La recopilación de la información sobre el tráfico en las 48 horas previas al suceso no es la única medida puesta en marcha por la CIAF para determinar las causas de lo ocurrido. El equipo de expertos también ha determinado que “será necesario analizar en laboratorio los carriles en el punto de inicio del descarrilamiento, así como inspeccionar en taller la rodadura del tren Iryo [siniestrado]”. “También se van a extraer los datos de los registradores jurídicos [equipos informáticos que recogen los parámetros de circulación del convoy, como la velocidad] embarcados de ambos trenes”, explica la nota de Transportes. Para ello, el material será trasladado “provisionalmente” a dependencias de la CIAF en Madrid para su posterior envío a un laboratorio.
La “extracción y custodia” de los elementos que la CIAF pretende trasladar a Madrid para sus análisis se realizará en las próximas 48 horas. Para coordinar esta labor, la comisión ha mantenido una reunión con los responsables del operativo de la Guardia Civil desplegado en la zona, la jueza que ha asumido la investigación, Adif y las dos empresas ferroviarias de los trenes accidentados.

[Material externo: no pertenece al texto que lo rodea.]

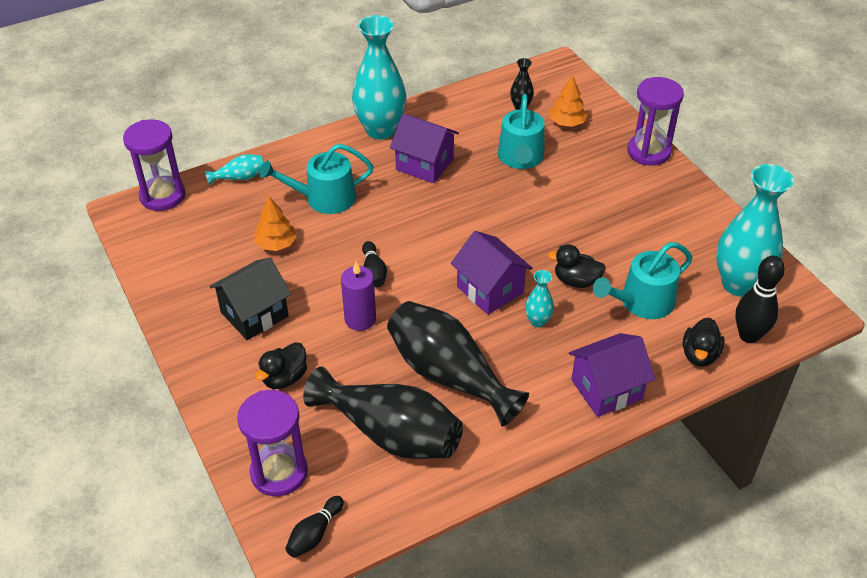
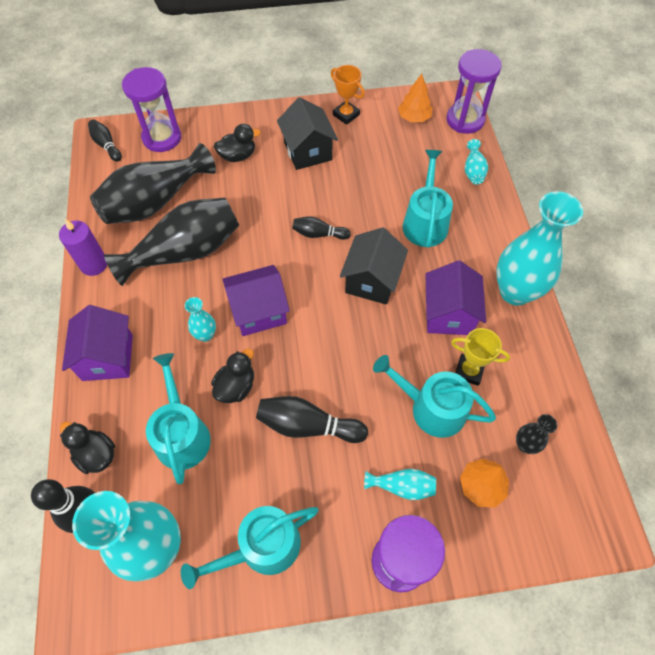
camera: 110 degrees right, 15 degrees up
orange tree [254,197,297,251] -> orange tree moved to [398,74,433,122]
black duck [255,342,307,389] -> black duck turned 105 degrees clockwise [214,124,261,162]
purple candle [341,262,376,331] -> purple candle moved to [59,219,107,276]
purple house [390,113,459,183] -> purple house turned 45 degrees counterclockwise [425,260,486,335]
none -> turquoise watering can [181,506,318,589]
none -> black bowling pin [256,396,368,443]
none -> orange trophy [331,65,365,125]
none -> black house [340,227,408,305]
none -> turquoise vase [364,469,436,500]
none -> yellow trophy [451,328,510,386]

Según detalla la nota, tres miembros de la comisión ―el secretario de la misma y dos técnicos investigadores― salieron de sus oficinas de Madrid hacia las 22.00 del mismo día, poco más de dos horas después de producirse el siniestro, y llegaron al lugar del accidente hacia las 1.30 de la madrugada. “El equipo de la CIAF inspeccionó el punto donde se inició el descarrilamiento, la infraestructura de carriles, traviesas y plataforma en ese punto y los daños producidos. Aproximadamente las 4.15 el equipo se retiró, reincorporándose hacia las 9, ya con luz natural, para proseguir con la inspección de la infraestructura y del material rodante de los trenes afectados”, detalla la nota.
Transportes incide en que la labor de la comisión en estas primeras horas ha sido el de la “recogida de información in situ y recopilación de documentación y datos de los distintos registros”. Tras los análisis de laboratorio del material que se traslade a Madrid, se decidirá si lleva a cabo nuevas actuaciones, como entrevistas, inspecciones en otras instalaciones o el estudio de más material rodante.
“Por el momento, al estar en una fase inicial, todas las hipótesis con respecto a las posibles causas del suceso están abiertas”, recalca la nota del ministerio, en la que se recuerda que la CIAF tiene, según la normativa, hasta un año para publicar el informe final de la investigación. En el accidente de Angrois, de 2013, el documento con las conclusiones tardó 10 meses en conocerse.